History of Cabbage Rolls

Although the direct heritage of cabbage rolls cannot be certain, it’s lineage can be traced back to Jewish cooking some 2,000 years ago. Recipes vary among Jewish communities depending on region; Romanians and northern Poles prefer a savory sauce, while Jews from Galicia and Ukraine favor sweet-and-sour. Many variations of this traditional dish have since then been adapted throughout numerous cultures.

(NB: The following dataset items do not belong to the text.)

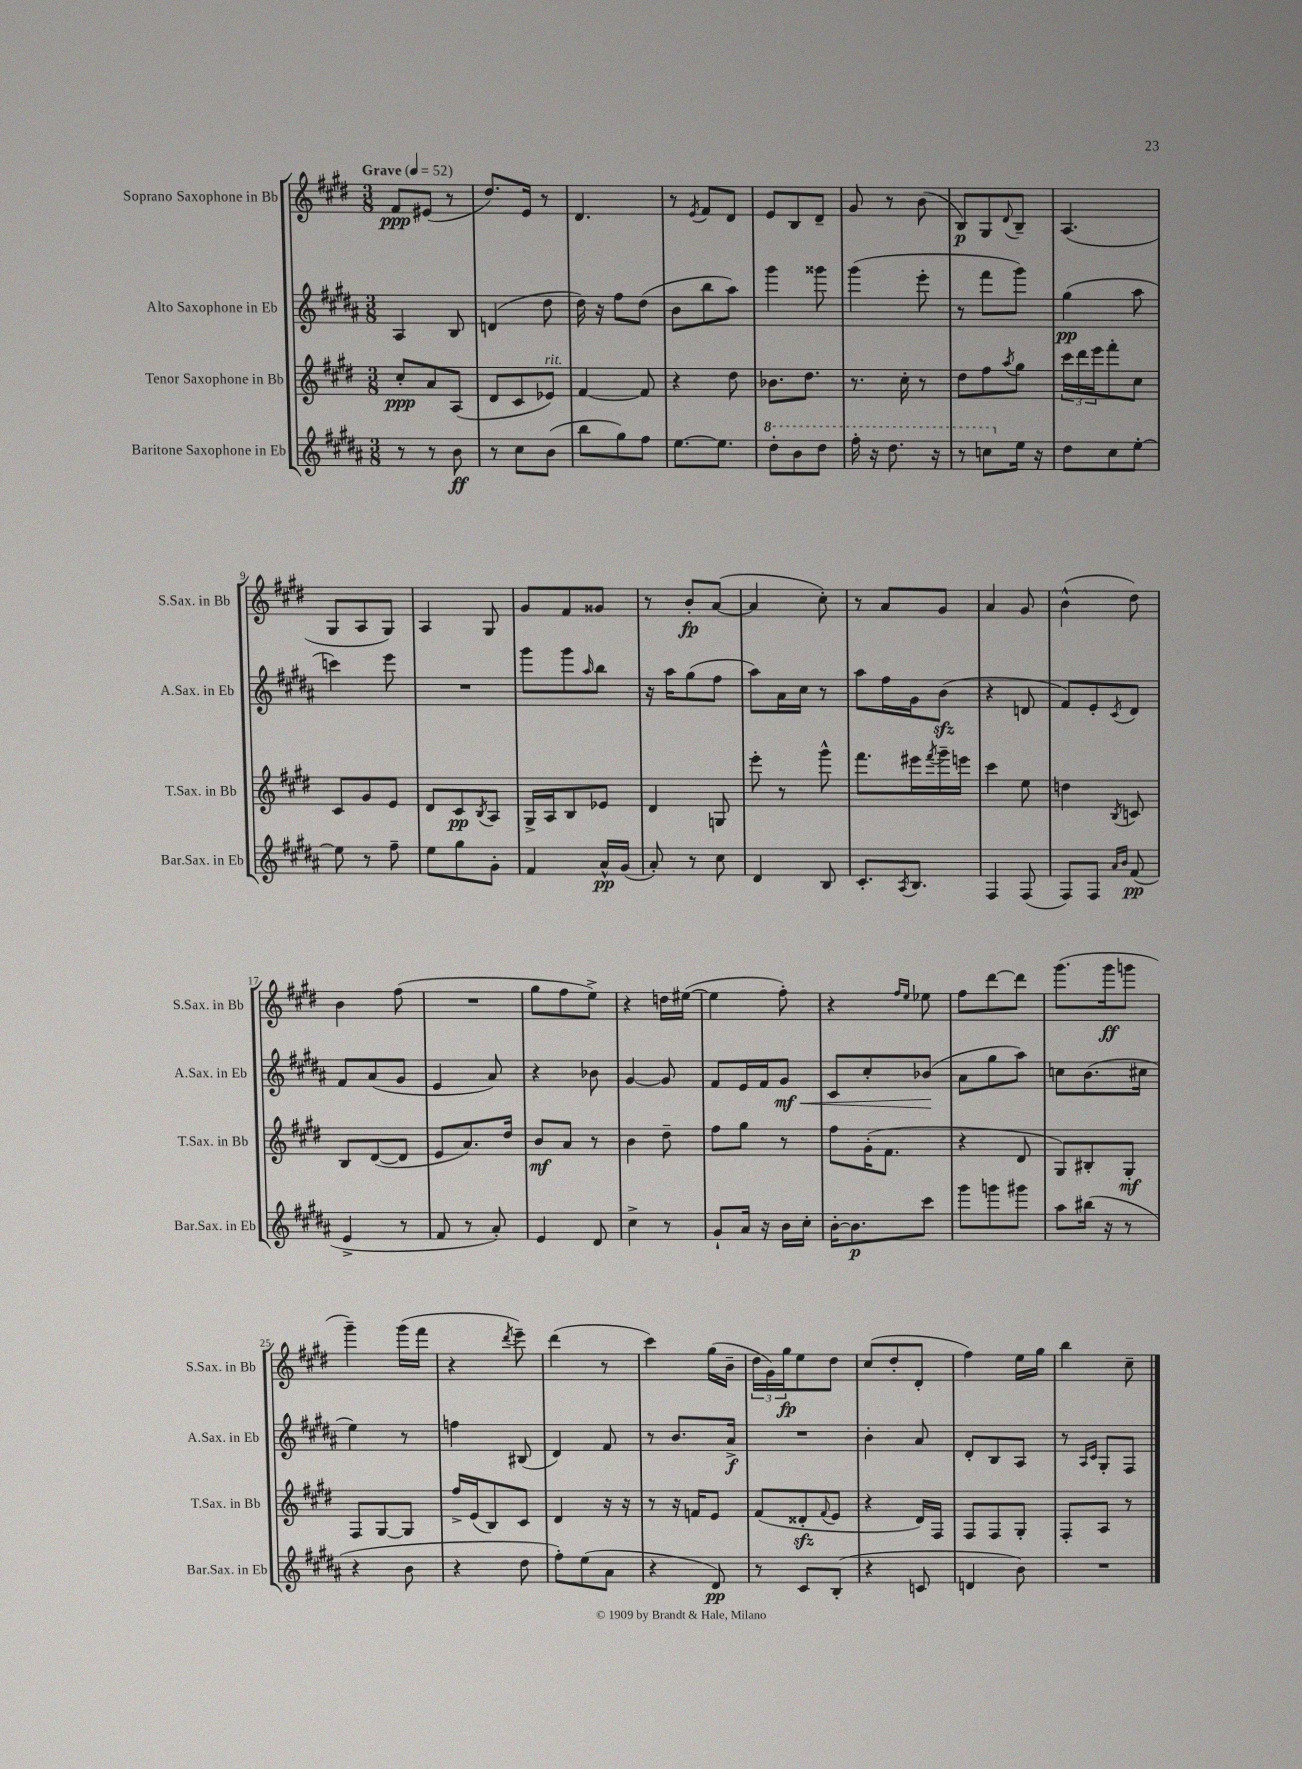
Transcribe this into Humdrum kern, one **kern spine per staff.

**kern	**kern	**kern	**kern
*staff4	*staff3	*staff2	*staff1
*clefG2	*clefG2	*clefG2	*clefG2
*k[f#c#g#d#a#]	*k[f#c#g#d#]	*k[f#c#g#d#a#]	*k[f#c#g#d#]
*M3/8	*M3/8	*M3/8	*M3/8
*MM52	*MM52	*MM52	*MM52
8r	8cc#'	4A#	8f#
8r	8a	.	(8e#
8b	(8A	8B	8r
=	=	=	=
8r	8d#	(4d	8.dd#)
8cc#	8c#	.	.
.	.	.	16e
(8b	8e-)	8dd#	8r
=	=	=	=
8bb	[4f#	16dd#)	4.d#
.	.	16r	.
8gg#)	.	8ff#	.
8ff#	8f#]	(8dd#	.
=	=	=	=
[8.ee	4r	8b	8r
.	.	.	8qe
.	.	8bb	8f#
8.ee]	.	.	.
.	8dd#	8aa#)	8d#
=	=	=	=
8ddd#'	8.b-	4ggg#	8e
8bb	.	.	8B
.	8.dd#	.	.
8ddd#	.	8ggg##	8d#~
=	=	=	=
16fff#'	8.r	(4ggg#	8g#
16r	.	.	.
8.ddd#	.	.	8r
.	16cc#'	.	.
.	8r	8eee'	(8b
16r	.	.	.
=	=	=	=
8r	8dd#	8r	8B)
8ccc	8ff#	8fff#	8G#
.	8qaa	.	8qqd#
16ee	8gg#	8ggg#)	8B~
16r	.	.	.
=	=	=	=
8dd#	24ccc#	(4gg#	(4.A
.	24ddd#	.	.
.	24eee	.	.
8cc#	8fff#'	.	.
[8ee'	8cc#	8aa#	.
=	=	=	=
8ee]	8c#	4ccc)	8G#
8r	8g#	.	8A
8ff#~	8e	8eee	8G#)
=	=	=	=
8ee	8d#	4.r	4A
8gg#	8c#	.	.
.	8qB	.	.
8g#'	8A	.	8G#
=	=	=	=
4f#	16G#^	8ggg#	8g#
.	16A	.	.
.	8B	8ggg#	8f#
.	.	16qqaa#	.
16a#^^	8e-	8bb	8g##
(16g#	.	.	.
=	=	=	=
8a#')	4d#	16r	8r
.	.	16aa#	.
8r	.	(8gg#	8b'
8cc#	8G	8ff#	([8a
=	=	=	=
4d#	8eee'	8aa#)	4a]
.	8r	16a#	.
.	.	16cc#	.
8B	8ggg#^^	8r	8cc#')
=	=	=	=
8.c#'	8.fff#	8aa#	8r
.	.	16ff#	8a
8qA#	.	.	.
8.B	16eee#	16g#	.
.	8qfff#	.	.
.	16ggg#~	(8b	8g#
.	16eee	.	.
=	=	=	=
4F#	4ccc#	4r	4a
(8F#	8ee	8d	8g#
=	=	=	=
8F#)	4dd	8f#)	(4b^^
8F#	.	8e'	.
16qqa#	.	.	.
16qqb	8qB	8qc#	.
(8f#	8c	8d#	8dd#)
=	=	=	=
4e^	8B	8f#	4b
.	([8d#	(8a#	.
8r	8d#]	8g#	(8ff#
=	=	=	=
8f#	8e	4e	4.r
8r	8.a)	.	.
8a#')	.	8a#)	.
.	16dd#	.	.
=	=	=	=
4e	8b	4r	8gg#
.	8a	.	8ff#
8d#	8r	8b-	8ee^)
=	=	=	=
4cc#^	4b	[4g#	4r
8r	8dd#~	8g#]	16dd
.	.	.	([16ee#
=	=	=	=
8g#`	8ff#	8f#	4ee#]
16a#	8gg#	16e	.
16r	.	16f#	.
16b	8r	8g#	8ff#')
16cc#'	.	.	.
=	=	=	=
[16b'	8ff#	8c#	4r
8.b]	.	.	.
.	(16g#'	8cc#'	.
.	8.f#	.	.
.	.	.	16qqff#
.	.	.	16qqee
8ccc#	.	(8b-	8ee-
=	=	=	=
8ggg#	4r	8a#	8ff#
8ggg	.	8gg#	[8ddd#
8ggg#	8d#	8aa#)	8ddd#]
=	=	=	=
8aa#	8G#)	8cc	(8.ggg#
(16bb#	8B#'	(8.b	.
16r	.	.	16ggg#
8r	8G#'	.	8ggg
.	.	16cc#	.
=	=	=	=
4r	8F#	4ee)	4ggg#~)
.	[8G#	.	.
8b	8G#]	8r	(16ggg#
.	.	.	16fff#
=	=	=	=
4r	16ff#^	4ff	4r
.	(16e	.	.
.	8B)	.	.
.	.	.	8qddd#
8dd#	8c#	(8B#	8eee~)
=	=	=	=
8ff#')	4d#	4d#)	(4ddd#
(8ee	.	.	.
8a#	16r	8f#	8r
.	16r	.	.
=	=	=	=
4r	8r	8r	4ccc#)
.	16r	8.b	.
.	16f	.	.
8d#)	8e	.	(16gg#
.	.	16a#^	16b~
=	=	=	=
8r	(8f#	4.r	24dd#
.	.	.	24g#)
.	.	.	24gg#
8c#	8d##'	.	8ee
.	8qqf#	.	.
(8B'	8e	.	8dd#
=	=	=	=
4r	4r	4b'	(8cc#
.	.	.	8dd#'
8c	16d#)	8a#	8d#'
.	16F#	.	.
=	=	=	=
4d	8F#	8d#'	4ff#)
.	8F#	8B	.
8b)	8G#'	8A#	16ee
.	.	.	16gg#
=	=	=	=
4.r	8F#'	8r	4bb
.	.	16qqA#	.
.	.	16qqc#	.
.	8A	8G#'	.
.	8r	8F#	8cc#~
==	==	==	==
*-	*-	*-	*-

Here are a few of those variations, let them inspire you to taste cabbage rolls form around the world!

Jewish – holishkls

Served during the fall harvest festival. Made with raisins, brown sugar, lemon and tomato for a sweet and sour taste.

Bulgarian – sarmi

Made with veal, pork, finely chopped mint, sweet paprika and yogurt.

Romania – sarmale

Traditionally served on Christmas and New Year’s Eve but also served throughout the year at weddings, baptism parties, and other large celebrations.Ground pork is mixed with sauteed caramelized onions and rice stuffed in a cabbage leaf, pickled sauerkraut leaf or grape leaf. For flavor, they usually consist of layers with smoked pork fat, smoked ribs, or smoked sausage. Dry or fresh dill is a must, with a generous layer at the bottom of the pot and with additional dill finely chopped throughout the dish.

Ukrainian – holubtsi

Typical Ukrainian cabbage rolls can be made from either pickled or parboiled cabbage leaves. Fillings traditionally contain rice only, since the typical peasant diet was largely vegetarian due to the higher cost of meat. Nowadays they are generally stuffed with rice and beef or bacon. The finished rolls may be simmered in thinned tomato juice, beef stock, vegetable stock, or even miso broth. Made with sauerkraut and served with perogie.

Czechs & Croatians – sarma

Cabbage rolls are a staple diet of the population in Croatia. Stuffed cabbage with smoked ground pork is a Croatian favorite at Christmas.

Lithuanians – balandeliai

Served during the fall harvest festival. Made with raisins, brown sugar, lemon and tomato for a sweet and sour taste.

Russian – golubtsy

The Russian version of cabbage rolls usually consists of cooked meatballs wrapped in cabbage leaves. Rice is commonly added to the stuffing as well, but stuffing the rolls with rice only is rare, generally served with sour cream.

Polish – golabki

Golabki, pronounced gowumpkee is also known as Stuffed Cabbage Rolls and it’s a Polish dish consisting of cabbage leaves stuffed with a savory mix of beef, pork and rice or barely, generally served with a tomato based sauce.

Finnish – kaalikaaryle

Grounded pork or beef, onion, barley and rice are used as the filling elements, and the cabbage rolls are browned before brazing. Kaalikaayleet can be enjoyed as a main course dish during meals with boiled potato and lingoberries as accompaniments.